(Available records Opens)
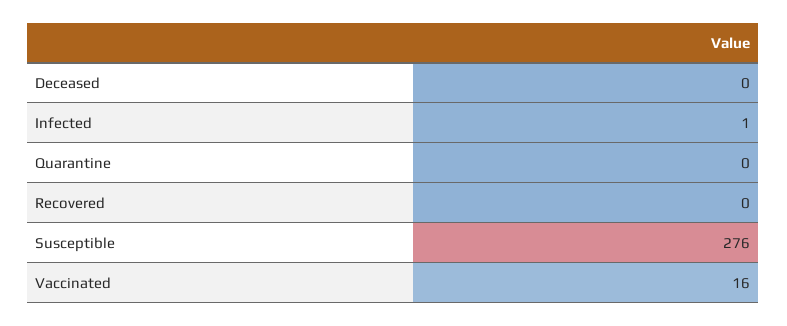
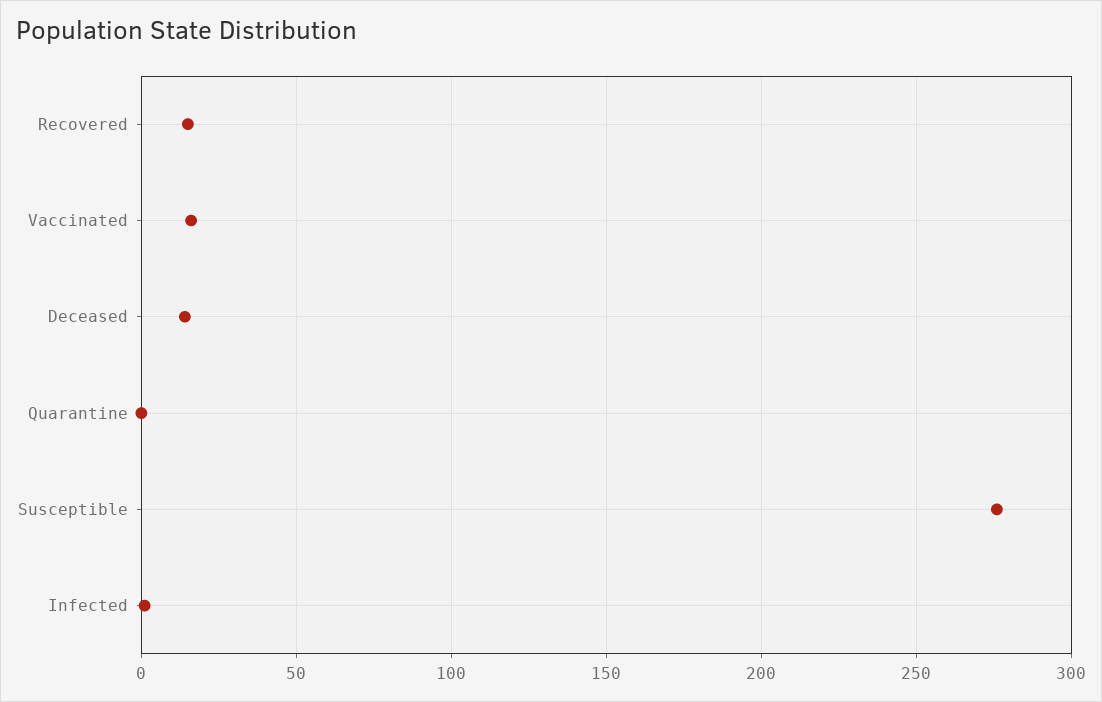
  {
-   "Deceased": 0,
+   "Deceased": 15,
    "Infected": 1,
    "Quarantine": 0,
-   "Recovered": 0,
+   "Recovered": 15,
    "Susceptible": 276,
    "Vaccinated": 16
  }

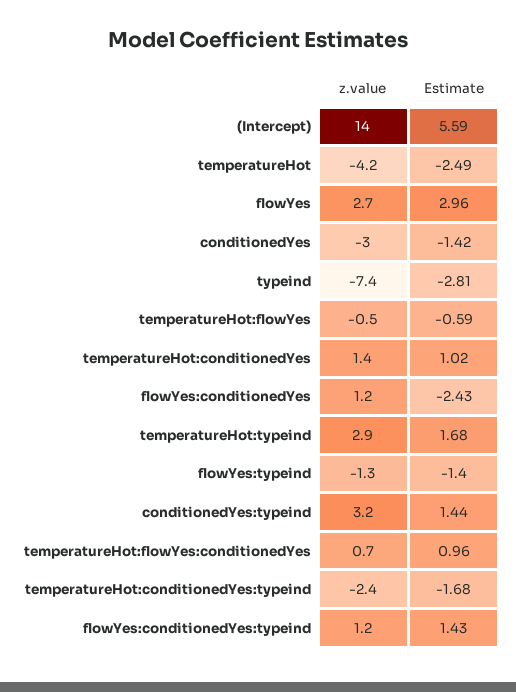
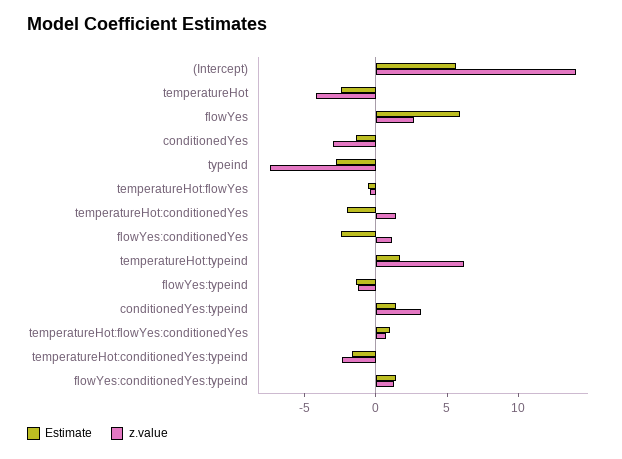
  {
    "z.value": {
      "(Intercept)": 14,
      "temperatureHot": -4.2,
      "flowYes": 2.7,
      "conditionedYes": -3,
      "typeind": -7.4,
      "temperatureHot:flowYes": -0.5,
      "temperatureHot:conditionedYes": 1.4,
      "flowYes:conditionedYes": 1.2,
-     "temperatureHot:typeind": 2.9,
+     "temperatureHot:typeind": 6,
      "flowYes:typeind": -1.3,
      "conditionedYes:typeind": 3.2,
      "temperatureHot:flowYes:conditionedYes": 0.7,
      "temperatureHot:conditionedYes:typeind": -2.4,
      "flowYes:conditionedYes:typeind": 1.2
    },
    "Estimate": {
      "(Intercept)": 5.59,
      "temperatureHot": -2.49,
-     "flowYes": 2.96,
+     "flowYes": 6,
      "conditionedYes": -1.42,
      "typeind": -2.81,
      "temperatureHot:flowYes": -0.59,
-     "temperatureHot:conditionedYes": 1.02,
+     "temperatureHot:conditionedYes": -2,
      "flowYes:conditionedYes": -2.43,
      "temperatureHot:typeind": 1.68,
      "flowYes:typeind": -1.4,
      "conditionedYes:typeind": 1.44,
      "temperatureHot:flowYes:conditionedYes": 0.96,
      "temperatureHot:conditionedYes:typeind": -1.68,
      "flowYes:conditionedYes:typeind": 1.43
    }
  }

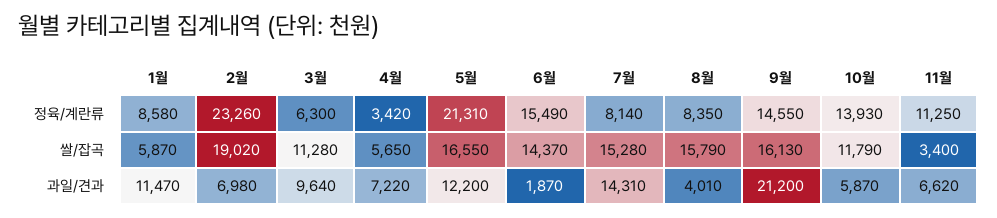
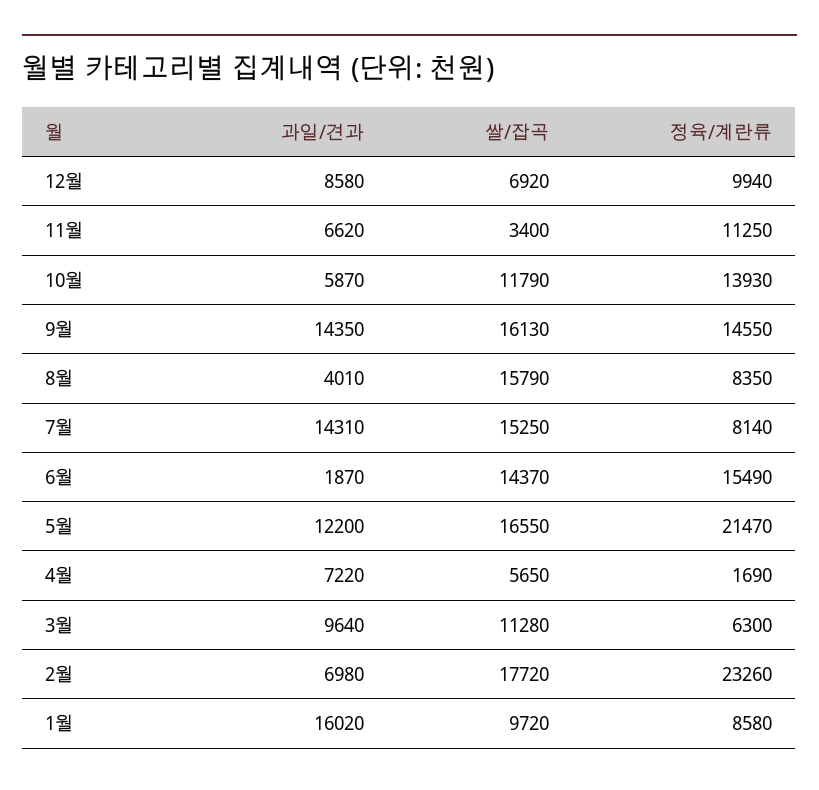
  {
    "1월": {
      "정육/계란류": 8580,
-     "쌀/잡곡": 5870,
+     "쌀/잡곡": 9720,
-     "과일/견과": 11470
+     "과일/견과": 16020
    },
    "2월": {
      "정육/계란류": 23260,
-     "쌀/잡곡": 19020,
+     "쌀/잡곡": 17720,
      "과일/견과": 6980
    },
    "3월": {
      "정육/계란류": 6300,
      "쌀/잡곡": 11280,
      "과일/견과": 9640
    },
    "4월": {
-     "정육/계란류": 3420,
+     "정육/계란류": 1690,
      "쌀/잡곡": 5650,
      "과일/견과": 7220
    },
    "5월": {
-     "정육/계란류": 21310,
+     "정육/계란류": 21470,
      "쌀/잡곡": 16550,
      "과일/견과": 12200
    },
    "6월": {
      "정육/계란류": 15490,
      "쌀/잡곡": 14370,
      "과일/견과": 1870
    },
    "7월": {
      "정육/계란류": 8140,
-     "쌀/잡곡": 15280,
+     "쌀/잡곡": 15250,
      "과일/견과": 14310
    },
    "8월": {
      "정육/계란류": 8350,
      "쌀/잡곡": 15790,
      "과일/견과": 4010
    },
    "9월": {
      "정육/계란류": 14550,
      "쌀/잡곡": 16130,
-     "과일/견과": 21200
+     "과일/견과": 14350
    },
    "10월": {
      "정육/계란류": 13930,
      "쌀/잡곡": 11790,
      "과일/견과": 5870
    },
    "11월": {
      "정육/계란류": 11250,
      "쌀/잡곡": 3400,
      "과일/견과": 6620
-   }
+   },
+   "12월": {
+     "과일/견과": 8580,
+     "쌀/잡곡": 6920,
+     "정육/계란류": 9940
+   }
  }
(Available records Closes)
§ **Problem**
Drop the pictures and give every line above again exactly.

§ **Output of the exercise**
  {
-   "Deceased": 0,
+   "Deceased": 15,
    "Infected": 1,
    "Quarantine": 0,
-   "Recovered": 0,
+   "Recovered": 15,
    "Susceptible": 276,
    "Vaccinated": 16
  }

  {
    "z.value": {
      "(Intercept)": 14,
      "temperatureHot": -4.2,
      "flowYes": 2.7,
      "conditionedYes": -3,
      "typeind": -7.4,
      "temperatureHot:flowYes": -0.5,
      "temperatureHot:conditionedYes": 1.4,
      "flowYes:conditionedYes": 1.2,
-     "temperatureHot:typeind": 2.9,
+     "temperatureHot:typeind": 6,
      "flowYes:typeind": -1.3,
      "conditionedYes:typeind": 3.2,
      "temperatureHot:flowYes:conditionedYes": 0.7,
      "temperatureHot:conditionedYes:typeind": -2.4,
      "flowYes:conditionedYes:typeind": 1.2
    },
    "Estimate": {
      "(Intercept)": 5.59,
      "temperatureHot": -2.49,
-     "flowYes": 2.96,
+     "flowYes": 6,
      "conditionedYes": -1.42,
      "typeind": -2.81,
      "temperatureHot:flowYes": -0.59,
-     "temperatureHot:conditionedYes": 1.02,
+     "temperatureHot:conditionedYes": -2,
      "flowYes:conditionedYes": -2.43,
      "temperatureHot:typeind": 1.68,
      "flowYes:typeind": -1.4,
      "conditionedYes:typeind": 1.44,
      "temperatureHot:flowYes:conditionedYes": 0.96,
      "temperatureHot:conditionedYes:typeind": -1.68,
      "flowYes:conditionedYes:typeind": 1.43
    }
  }

  {
    "1월": {
      "정육/계란류": 8580,
-     "쌀/잡곡": 5870,
+     "쌀/잡곡": 9720,
-     "과일/견과": 11470
+     "과일/견과": 16020
    },
    "2월": {
      "정육/계란류": 23260,
-     "쌀/잡곡": 19020,
+     "쌀/잡곡": 17720,
      "과일/견과": 6980
    },
    "3월": {
      "정육/계란류": 6300,
      "쌀/잡곡": 11280,
      "과일/견과": 9640
    },
    "4월": {
-     "정육/계란류": 3420,
+     "정육/계란류": 1690,
      "쌀/잡곡": 5650,
      "과일/견과": 7220
    },
    "5월": {
-     "정육/계란류": 21310,
+     "정육/계란류": 21470,
      "쌀/잡곡": 16550,
      "과일/견과": 12200
    },
    "6월": {
      "정육/계란류": 15490,
      "쌀/잡곡": 14370,
      "과일/견과": 1870
    },
    "7월": {
      "정육/계란류": 8140,
-     "쌀/잡곡": 15280,
+     "쌀/잡곡": 15250,
      "과일/견과": 14310
    },
    "8월": {
      "정육/계란류": 8350,
      "쌀/잡곡": 15790,
      "과일/견과": 4010
    },
    "9월": {
      "정육/계란류": 14550,
      "쌀/잡곡": 16130,
-     "과일/견과": 21200
+     "과일/견과": 14350
    },
    "10월": {
      "정육/계란류": 13930,
      "쌀/잡곡": 11790,
      "과일/견과": 5870
    },
    "11월": {
      "정육/계란류": 11250,
      "쌀/잡곡": 3400,
      "과일/견과": 6620
-   }
+   },
+   "12월": {
+     "과일/견과": 8580,
+     "쌀/잡곡": 6920,
+     "정육/계란류": 9940
+   }
  }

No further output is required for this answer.